Canadian Thoroughbred racehorse

Afleet (1984 - 2014) was a Canadian-bred Thoroughbred racehorse who was voted the 1987 Canadian Horse of the Year and Canadian Champion Three-Year-Old Colt.

==Career==

Afleet's best season came in 1987 during his three-year-old campaign, in which he won six races in ten starts. These wins include the Jerome Handicap (G1) and Pennsylvania Derby (G2) in the United States plus the Friar Rock Stakes, Queenston Stakes and Plate Trial Stakes in Canada. He also placed in the Meadowlands Cup Handicap (G1) and the Queen's Plate. Afleet only finished below third on two occasions with a fifth place in the Marine Stakes, and a tenth-place finish in the Breeders Cup Classic (G1).

As a four-year-old in 1988 he won the Toboggan Handicap (G3) and finished second in the Metropolitan Handicap (G1) and Carter Handicap (G1), and ran third in the Breeders' Cup Sprint (G1) and Massachusetts Handicap (G2).

==Retirement==

Afleet was retired to stud in 1989 and stood at Taylor Made Farm who had bought an interest in him while still racing.

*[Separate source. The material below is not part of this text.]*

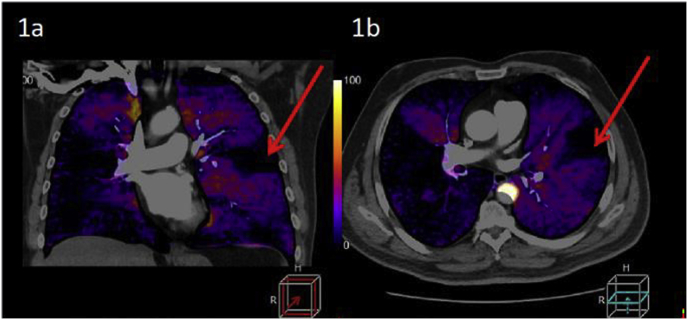
Coronal (1a) and axial (1b) CT-LSIM showing a classical triangular segmental perfusion defect (red arrows). (For interpretation of the references to colour in this figure legend, the reader is referred to the Web version of this article.)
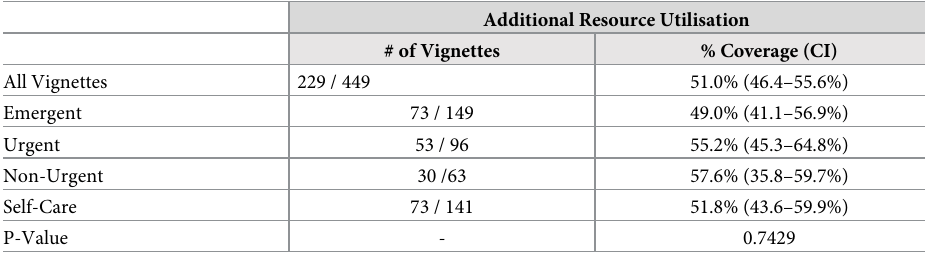
Table 4. Additional resource utilisation counts and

His North American progeny included Canadian Champion A Fleet's Dancer, Grade 1 winners Flat Fleet Feet and Twist Afleet. He also produced the Grade 2 winner, Northern Afleet, who is a successful sire standing in Kentucky. His progeny includes the 2005 Preakness and Belmont Stakes winner, Afleet Alex. In 1990 Afleet was sold to Japanese breeders, he continued producing grade 1 winners such as Big Wolf and Bamboo Ere, along with multi-millionaire Preeminence. Afleet sired over 60 stakes winners in 21 foal crops.

==Death==
Afleet was pensioned from stud service in 2011. He later died in 2014 at the age of 30 where he stood at Breeder's Stallion Station in Japan.